● INFORMATION:

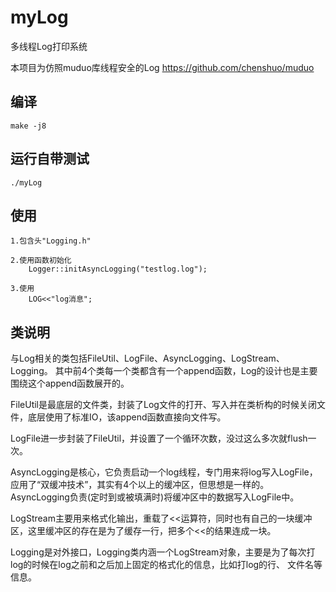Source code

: # myLog
多线程Log打印系统

本项目为仿照muduo库线程安全的Log
https://github.com/chenshuo/muduo


## 编译
    make -j8
    
## 运行自带测试
    ./myLog

## 使用
    1.包含头"Logging.h"

    2.使用函数初始化
        Logger::initAsyncLogging("testlog.log");  

    3.使用      
        LOG<<"log消息";
        



## 类说明
与Log相关的类包括FileUtil、LogFile、AsyncLogging、LogStream、Logging。
其中前4个类每一个类都含有一个append函数，Log的设计也是主要围绕这个append函数展开的。

FileUtil是最底层的文件类，封装了Log文件的打开、写入并在类析构的时候关闭文件，底层使用了标准IO，该append函数直接向文件写。

LogFile进一步封装了FileUtil，并设置了一个循环次数，没过这么多次就flush一次。

AsyncLogging是核心，它负责启动一个log线程，专门用来将log写入LogFile，应用了“双缓冲技术”，其实有4个以上的缓冲区，但思想是一样的。
AsyncLogging负责(定时到或被填满时)将缓冲区中的数据写入LogFile中。

LogStream主要用来格式化输出，重载了<<运算符，同时也有自己的一块缓冲区，这里缓冲区的存在是为了缓存一行，把多个<<的结果连成一块。

Logging是对外接口，Logging类内涵一个LogStream对象，主要是为了每次打log的时候在log之前和之后加上固定的格式化的信息，比如打log的行、
文件名等信息。
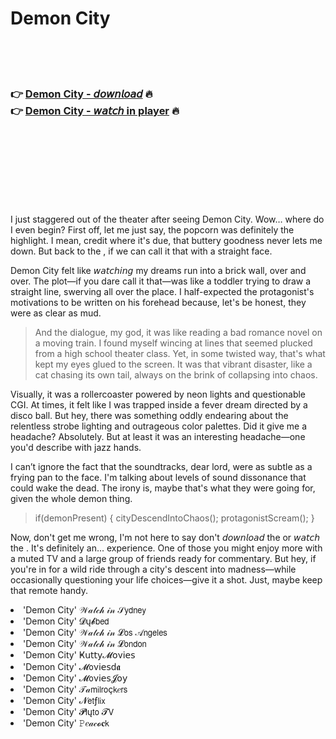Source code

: <h1>Demon City</h1>

<br><br><br>

<h3>👉 <a href="https://Tims-inosmone1971.github.io/wmsmuwjixf/">Demon City - 𝘥𝘰𝘸𝘯𝘭𝘰𝘢𝘥</a> 🔥<br>
👉 <a href="https://Tims-inosmone1971.github.io/wmsmuwjixf/">Demon City - 𝘸𝘢𝘵𝘤𝘩 in player</a> 🔥
</h3>



<br><br><br><br><br><br><br>


I just staggered out of the theater after seeing Demon City. Wow… where do I even begin? First off, let me just say, the popcorn was definitely the highlight. I mean, credit where it's due, that buttery goodness never lets me down. But back to the  , if we can call it that with a straight face.

Demon City felt like 𝘸𝘢𝘵𝘤𝘩𝘪𝘯𝘨 my dreams run into a brick wall, over and over. The plot—if you dare call it that—was like a toddler trying to draw a straight line, swerving all over the place. I half-expected the protagonist's motivations to be written on his forehead because, let's be honest, they were as clear as mud.

> And the dialogue, my god, it was like reading a bad romance novel on a moving train. I found myself wincing at lines that seemed plucked from a high school theater class. Yet, in some twisted way, that's what kept my eyes glued to the screen. It was that vibrant disaster, like a cat chasing its own tail, always on the brink of collapsing into chaos.

Visually, it was a rollercoaster powered by neon lights and questionable CGI. At times, it felt like I was trapped inside a fever dream directed by a disco ball. But hey, there was something oddly endearing about the relentless strobe lighting and outrageous color palettes. Did it give me a headache? Absolutely. But at least it was an interesting headache—one you'd describe with jazz hands.

I can’t ignore the fact that the soundtracks, dear lord, were as subtle as a frying pan to the face. I'm talking about levels of sound dissonance that could wake the dead. The irony is, maybe that's what they were going for, given the whole demon thing.

> if(demonPresent) { 
      cityDescendIntoChaos();
      protagonistScream();
   }

Now, don't get me wrong, I'm not here to say don't 𝘥𝘰𝘸𝘯𝘭𝘰𝘢𝘥 the   or 𝘸𝘢𝘵𝘤𝘩 the  . It's definitely an... experience. One of those you might enjoy more with a muted TV and a large group of friends ready for commentary. But hey, if you're in for a wild ride through a city's descent into madness—while occasionally questioning your life choices—give it a shot. Just, maybe keep that remote handy.

<li>'Demon City' 𝒲𝒶𝓉𝒸𝒽 𝒾𝓃 𝒮𝗒𝖽𝗇𝖾𝗒</li>
<li>'Demon City' 𝓓ų𝓫𝖻𝖾𝖽</li>
<li>'Demon City' 𝒲𝒶𝓉𝒸𝒽 𝒾𝓃 𝓛𝗈𝗌 𝒜𝗇𝗀𝖾𝗅𝖾𝗌</li>
<li>'Demon City' 𝒲𝒶𝓉𝒸𝒽 𝒾𝓃 𝓛𝗈𝗇𝖽𝗈𝗇</li>
<li>'Demon City' Ҝ𝗎𝗍𝗍𝗒𝓜𝗈ν𝗂𝖾𝗌</li>
<li>'Demon City' 𝓜𝗈ν𝗂𝖾𝗌ԁ𝖆</li>
<li>'Demon City' 𝓜𝗈ν𝗂𝖾𝗌𝓙𝗈𝗒</li>
<li>'Demon City' 𝒯𝒶𝗆𝗂𝗅𝗋𝗈ç𝗄𝑒𝗋𝗌</li>
<li>'Demon City' 𝓝𝖾𝗍ƒ𝗅𝗂𝗑</li>
<li>'Demon City' 𝓟𝗅ų𝗍𝗈 𝓣𝖵</li>
<li>'Demon City' 𝙿𝑒𝒶𝒸𝓸𝐜𝗄</li>
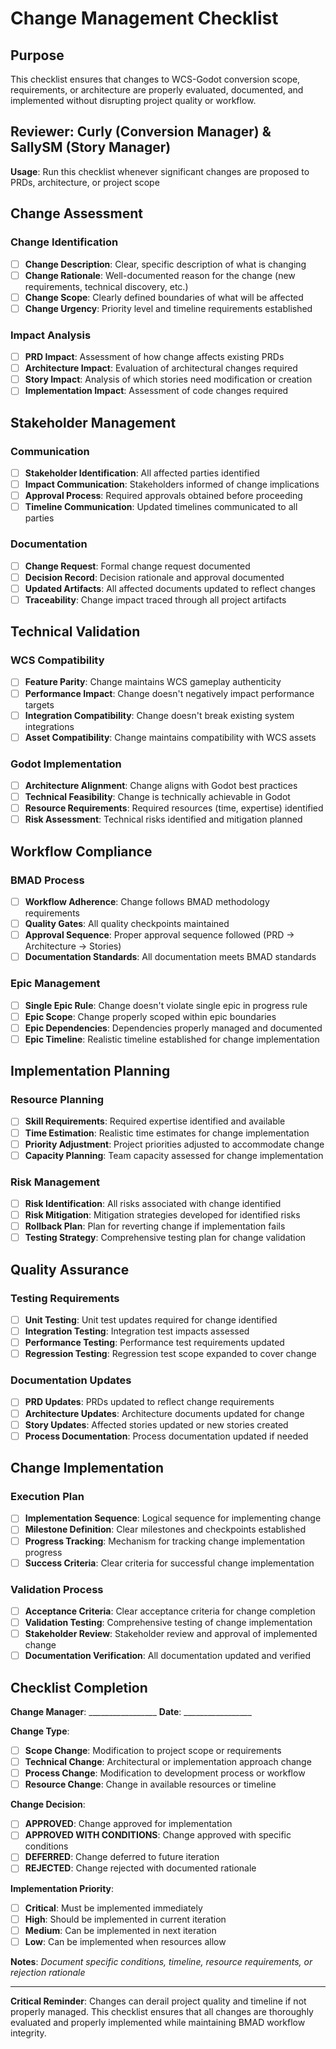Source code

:# Change Management Checklist

## Purpose
This checklist ensures that changes to WCS-Godot conversion scope, requirements, or architecture are properly evaluated, documented, and implemented without disrupting project quality or workflow.

## Reviewer: Curly (Conversion Manager) & SallySM (Story Manager)
**Usage**: Run this checklist whenever significant changes are proposed to PRDs, architecture, or project scope

## Change Assessment

### Change Identification
- [ ] **Change Description**: Clear, specific description of what is changing
- [ ] **Change Rationale**: Well-documented reason for the change (new requirements, technical discovery, etc.)
- [ ] **Change Scope**: Clearly defined boundaries of what will be affected
- [ ] **Change Urgency**: Priority level and timeline requirements established

### Impact Analysis
- [ ] **PRD Impact**: Assessment of how change affects existing PRDs
- [ ] **Architecture Impact**: Evaluation of architectural changes required
- [ ] **Story Impact**: Analysis of which stories need modification or creation
- [ ] **Implementation Impact**: Assessment of code changes required

## Stakeholder Management

### Communication
- [ ] **Stakeholder Identification**: All affected parties identified
- [ ] **Impact Communication**: Stakeholders informed of change implications
- [ ] **Approval Process**: Required approvals obtained before proceeding
- [ ] **Timeline Communication**: Updated timelines communicated to all parties

### Documentation
- [ ] **Change Request**: Formal change request documented
- [ ] **Decision Record**: Decision rationale and approval documented
- [ ] **Updated Artifacts**: All affected documents updated to reflect changes
- [ ] **Traceability**: Change impact traced through all project artifacts

## Technical Validation

### WCS Compatibility
- [ ] **Feature Parity**: Change maintains WCS gameplay authenticity
- [ ] **Performance Impact**: Change doesn't negatively impact performance targets
- [ ] **Integration Compatibility**: Change doesn't break existing system integrations
- [ ] **Asset Compatibility**: Change maintains compatibility with WCS assets

### Godot Implementation
- [ ] **Architecture Alignment**: Change aligns with Godot best practices
- [ ] **Technical Feasibility**: Change is technically achievable in Godot
- [ ] **Resource Requirements**: Required resources (time, expertise) identified
- [ ] **Risk Assessment**: Technical risks identified and mitigation planned

## Workflow Compliance

### BMAD Process
- [ ] **Workflow Adherence**: Change follows BMAD methodology requirements
- [ ] **Quality Gates**: All quality checkpoints maintained
- [ ] **Approval Sequence**: Proper approval sequence followed (PRD → Architecture → Stories)
- [ ] **Documentation Standards**: All documentation meets BMAD standards

### Epic Management
- [ ] **Single Epic Rule**: Change doesn't violate single epic in progress rule
- [ ] **Epic Scope**: Change properly scoped within epic boundaries
- [ ] **Epic Dependencies**: Dependencies properly managed and documented
- [ ] **Epic Timeline**: Realistic timeline established for change implementation

## Implementation Planning

### Resource Planning
- [ ] **Skill Requirements**: Required expertise identified and available
- [ ] **Time Estimation**: Realistic time estimates for change implementation
- [ ] **Priority Adjustment**: Project priorities adjusted to accommodate change
- [ ] **Capacity Planning**: Team capacity assessed for change implementation

### Risk Management
- [ ] **Risk Identification**: All risks associated with change identified
- [ ] **Risk Mitigation**: Mitigation strategies developed for identified risks
- [ ] **Rollback Plan**: Plan for reverting change if implementation fails
- [ ] **Testing Strategy**: Comprehensive testing plan for change validation

## Quality Assurance

### Testing Requirements
- [ ] **Unit Testing**: Unit test updates required for change identified
- [ ] **Integration Testing**: Integration test impacts assessed
- [ ] **Performance Testing**: Performance test requirements updated
- [ ] **Regression Testing**: Regression test scope expanded to cover change

### Documentation Updates
- [ ] **PRD Updates**: PRDs updated to reflect change requirements
- [ ] **Architecture Updates**: Architecture documents updated for change
- [ ] **Story Updates**: Affected stories updated or new stories created
- [ ] **Process Documentation**: Process documentation updated if needed

## Change Implementation

### Execution Plan
- [ ] **Implementation Sequence**: Logical sequence for implementing change
- [ ] **Milestone Definition**: Clear milestones and checkpoints established
- [ ] **Progress Tracking**: Mechanism for tracking change implementation progress
- [ ] **Success Criteria**: Clear criteria for successful change implementation

### Validation Process
- [ ] **Acceptance Criteria**: Clear acceptance criteria for change completion
- [ ] **Validation Testing**: Comprehensive testing of change implementation
- [ ] **Stakeholder Review**: Stakeholder review and approval of implemented change
- [ ] **Documentation Verification**: All documentation updated and verified

## Checklist Completion

**Change Manager**: _________________ **Date**: _________________

**Change Type**:
- [ ] **Scope Change**: Modification to project scope or requirements
- [ ] **Technical Change**: Architectural or implementation approach change
- [ ] **Process Change**: Modification to development process or workflow
- [ ] **Resource Change**: Change in available resources or timeline

**Change Decision**: 
- [ ] **APPROVED**: Change approved for implementation
- [ ] **APPROVED WITH CONDITIONS**: Change approved with specific conditions
- [ ] **DEFERRED**: Change deferred to future iteration
- [ ] **REJECTED**: Change rejected with documented rationale

**Implementation Priority**:
- [ ] **Critical**: Must be implemented immediately
- [ ] **High**: Should be implemented in current iteration
- [ ] **Medium**: Can be implemented in next iteration
- [ ] **Low**: Can be implemented when resources allow

**Notes**: 
_Document specific conditions, timeline, resource requirements, or rejection rationale_

---

**Critical Reminder**: Changes can derail project quality and timeline if not properly managed. This checklist ensures that all changes are thoroughly evaluated and properly implemented while maintaining BMAD workflow integrity.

● ASSIGNMENT: For each line of the listing that holds the word "checkpoints", show that line.

● WRITTEN RESPONSE:
- [ ] **Quality Gates**: All quality checkpoints maintained
- [ ] **Milestone Definition**: Clear milestones and checkpoints established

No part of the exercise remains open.